Hollowing out public health systems
LePage’s cut-and-gut approach to state government extended to the Maine Center for Disease Control and Prevention (CDC), the agency tasked with preparing for and responding to public health emergencies like the COVID-19 pandemic. His cuts included ending state and local public health partnerships and largely dismantling the nursing program that fills rural health care gaps and acts as the front line defense in public health emergencies. LePage not only eliminated 111 positions from Maine CDC, he also illegally refused to fill funded positions even after the legislature passed a law requiring him to do so. When he left office in 2019, only 35 percent of the public nursing positions were filled and Maine CDC was only 70 percent staffed.
Restoring Maine's health
According to America’s Health Rankings, Maine went from being ranked 10th in the nation before LePage took office to 21st by the end of his term. Today, Maine is ranked 8th under Governor Janet Mills. As her first act in office, Mills implemented the voter-approved expansion of MaineCare (Maine’s Medicaid), resulting in affordable care for 95,000 Mainers. New laws impacting MaineCare will make as many as 40,000 children newly eligible, provide dental benefits to as many as 190,000 adults, extend postpartum services to new mothers for a full year, and restore eligibility for pregnant and postpartum immigrants and their children that LePage terminated. New programs will soon make it easier for Mainers to automatically know which plans and subsidies they qualify for and reduce higher fees charged in rural counties. Unlike LePage, Mills has also worked to both protect and expand access to the full spectrum of reproductive care, including requiring public and private insurers that offer prenatal coverage to include abortion care.

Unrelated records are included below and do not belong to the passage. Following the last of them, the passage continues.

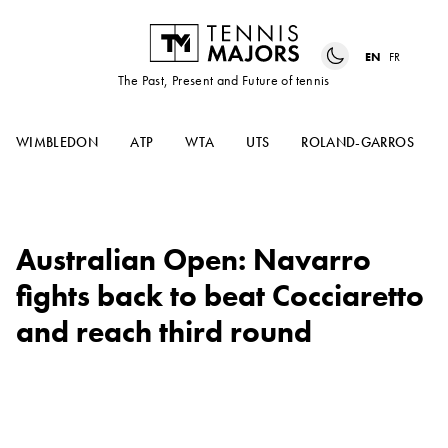
EN
FR
The Past, Present and Future of tennis
WIMBLEDON
ATP
WTA
UTS
ROLAND-GARROS
Australian Open: Navarro
fights back to beat Cocciaretto
and reach third round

Top-rated pandemic response
Mills’ work to rebuild Maine’s gutted public health infrastructure was made more challenging by the simultaneous onset of a worldwide pandemic. As of June 2022, Maine had one of the highest vaccination rates and one of the lowest death rates in the nation, and Mills’ pandemic response earned one of the highest state rankings by conservative economists. LePage has been critical of Mills’ strategy, holding up South Dakota — a state with a death rate almost twice as high as Maine’s — as a model for pandemic response.